Tasks and exercises »
A) In the news transcript, which devices do FBI officials say pimps are using?
B) Reproduce the part of the news transcript starting with "LEMON: This story" and going on through "Yes. Original? Definitely.".

-- start of Quoted text --

There are also laws in California. They're getting stricter and stricter on this kind of activity, especially as more and more people are getting into the trade, Don.

LEMON: These geeks are freaks, man.

SEGALL: Not all of them.

LEMON: Not all. I mean, come on. Really, let's just be honest.

SEGALL: Sure.

LEMON: All right. So, what are the real dangers of this technology? I guess technology-enhanced industry?

SEGALL: Sure. I mean, we make light of some of this. But many of the people we spoke with, they consider themselves entrepreneurs. But the growing sex industry is also really dangerous. We spoke to FBI officials who said pimps are using tablets. They are using smartphones to conduct business and recruit victims into sex trafficking in social networks.

And Don, this is important to mention, this is not consensual. The women we interviewed, they were doing this by choice. There is a very dark side to this industry. And we are seeing that technology really can enhance the dangers. For more on how technology is enabling the growing sex trade, check out CNN money, we have an in- depth look -- Don.

LEMON: I have to say that's one of the more interesting stories I've ever covered in my 20-something of odd years in the news.

Thank you, Laurie. Interesting though. Thank you very much. Appreciate it.

Coming up --

(BEGIN VIDEO CLIP)

LEMON: A song meant to unite has the critics divided.

Is the song titled "accidental racist" accidentally racist?

(COMMERCIAL BREAK)

LEMON: This story got a lot f people talking this week. A lot of my friends are talking it, asking me about it. Country star, Brad Paisley teams up with legendary rapper LL cool J to perform a song about race. Intriguing? Yes. Original? Definitely.

-- end of Quoted text --
-- start of Data lines --

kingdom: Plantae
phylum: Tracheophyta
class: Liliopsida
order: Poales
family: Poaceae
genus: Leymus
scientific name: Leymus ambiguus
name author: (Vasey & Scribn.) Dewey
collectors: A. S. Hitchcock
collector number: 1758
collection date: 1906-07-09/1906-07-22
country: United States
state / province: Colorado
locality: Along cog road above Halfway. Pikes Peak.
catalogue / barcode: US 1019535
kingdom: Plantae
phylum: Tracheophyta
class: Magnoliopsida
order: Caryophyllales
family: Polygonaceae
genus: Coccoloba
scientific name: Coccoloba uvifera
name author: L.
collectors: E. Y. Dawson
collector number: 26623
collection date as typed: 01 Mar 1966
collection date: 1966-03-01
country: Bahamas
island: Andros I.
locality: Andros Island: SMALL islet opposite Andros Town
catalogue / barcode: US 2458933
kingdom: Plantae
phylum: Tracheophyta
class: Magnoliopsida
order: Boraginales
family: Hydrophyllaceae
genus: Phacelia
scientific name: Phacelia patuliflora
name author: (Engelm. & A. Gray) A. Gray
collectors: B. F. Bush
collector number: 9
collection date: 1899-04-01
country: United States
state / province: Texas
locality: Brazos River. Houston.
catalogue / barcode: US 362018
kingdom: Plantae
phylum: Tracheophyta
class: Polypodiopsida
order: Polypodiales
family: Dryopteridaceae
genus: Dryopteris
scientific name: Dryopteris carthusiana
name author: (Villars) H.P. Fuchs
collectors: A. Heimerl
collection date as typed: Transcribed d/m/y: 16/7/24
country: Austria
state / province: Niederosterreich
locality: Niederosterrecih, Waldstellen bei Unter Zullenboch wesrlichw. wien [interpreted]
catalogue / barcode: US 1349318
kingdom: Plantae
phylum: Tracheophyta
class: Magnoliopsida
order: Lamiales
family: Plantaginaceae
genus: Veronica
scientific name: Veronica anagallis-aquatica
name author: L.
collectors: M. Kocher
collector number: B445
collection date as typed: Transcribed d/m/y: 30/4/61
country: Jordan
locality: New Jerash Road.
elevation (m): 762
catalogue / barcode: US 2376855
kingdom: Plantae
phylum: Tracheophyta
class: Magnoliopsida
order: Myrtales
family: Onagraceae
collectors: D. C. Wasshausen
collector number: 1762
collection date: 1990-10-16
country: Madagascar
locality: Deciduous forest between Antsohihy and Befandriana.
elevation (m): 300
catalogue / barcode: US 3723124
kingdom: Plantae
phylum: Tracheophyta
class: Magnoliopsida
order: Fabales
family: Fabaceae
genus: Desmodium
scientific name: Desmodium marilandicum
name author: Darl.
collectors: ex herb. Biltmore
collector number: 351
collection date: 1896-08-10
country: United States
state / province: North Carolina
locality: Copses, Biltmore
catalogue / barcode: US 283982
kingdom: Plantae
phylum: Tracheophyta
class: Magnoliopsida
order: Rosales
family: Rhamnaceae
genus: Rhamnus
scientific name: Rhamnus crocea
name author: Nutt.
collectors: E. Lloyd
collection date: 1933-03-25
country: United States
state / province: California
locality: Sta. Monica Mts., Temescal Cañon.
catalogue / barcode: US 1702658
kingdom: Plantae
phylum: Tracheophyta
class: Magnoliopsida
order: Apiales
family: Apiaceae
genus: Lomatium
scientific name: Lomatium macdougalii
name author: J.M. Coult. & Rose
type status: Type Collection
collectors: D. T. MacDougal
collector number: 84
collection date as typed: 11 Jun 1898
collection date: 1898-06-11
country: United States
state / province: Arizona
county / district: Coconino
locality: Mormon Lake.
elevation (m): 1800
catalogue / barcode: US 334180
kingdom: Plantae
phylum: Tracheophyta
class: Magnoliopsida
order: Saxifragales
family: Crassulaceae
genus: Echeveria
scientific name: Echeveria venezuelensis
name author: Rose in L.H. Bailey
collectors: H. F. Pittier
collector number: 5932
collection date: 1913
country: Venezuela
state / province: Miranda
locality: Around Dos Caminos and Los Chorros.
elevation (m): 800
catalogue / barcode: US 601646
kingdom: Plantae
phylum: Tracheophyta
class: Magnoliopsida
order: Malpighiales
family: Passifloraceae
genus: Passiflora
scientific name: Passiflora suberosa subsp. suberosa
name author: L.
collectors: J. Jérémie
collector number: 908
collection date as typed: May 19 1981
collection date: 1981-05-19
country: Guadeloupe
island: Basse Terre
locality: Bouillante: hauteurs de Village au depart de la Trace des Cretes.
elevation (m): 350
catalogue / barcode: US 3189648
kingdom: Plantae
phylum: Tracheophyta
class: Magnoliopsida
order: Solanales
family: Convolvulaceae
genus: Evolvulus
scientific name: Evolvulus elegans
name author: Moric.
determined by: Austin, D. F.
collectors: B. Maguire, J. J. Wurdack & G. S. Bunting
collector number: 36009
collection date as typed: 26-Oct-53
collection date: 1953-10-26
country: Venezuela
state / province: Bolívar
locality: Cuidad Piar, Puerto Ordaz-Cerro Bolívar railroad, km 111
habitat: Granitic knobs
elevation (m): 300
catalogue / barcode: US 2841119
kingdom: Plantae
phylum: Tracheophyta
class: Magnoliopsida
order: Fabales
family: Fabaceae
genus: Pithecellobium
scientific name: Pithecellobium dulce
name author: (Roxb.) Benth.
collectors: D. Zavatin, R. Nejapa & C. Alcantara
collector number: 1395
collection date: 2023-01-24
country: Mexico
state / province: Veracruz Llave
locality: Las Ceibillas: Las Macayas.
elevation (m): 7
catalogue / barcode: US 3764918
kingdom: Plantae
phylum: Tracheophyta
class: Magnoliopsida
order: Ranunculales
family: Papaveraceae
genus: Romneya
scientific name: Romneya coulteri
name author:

-- end of Data lines --

List of solutions »
A) Tablets and smartphones.

B)
LEMON: This story got a lot f people talking this week. A lot of my friends are talking it, asking me about it. Country star, Brad Paisley teams up with legendary rapper LL cool J to perform a song about race. Intriguing? Yes. Original? Definitely.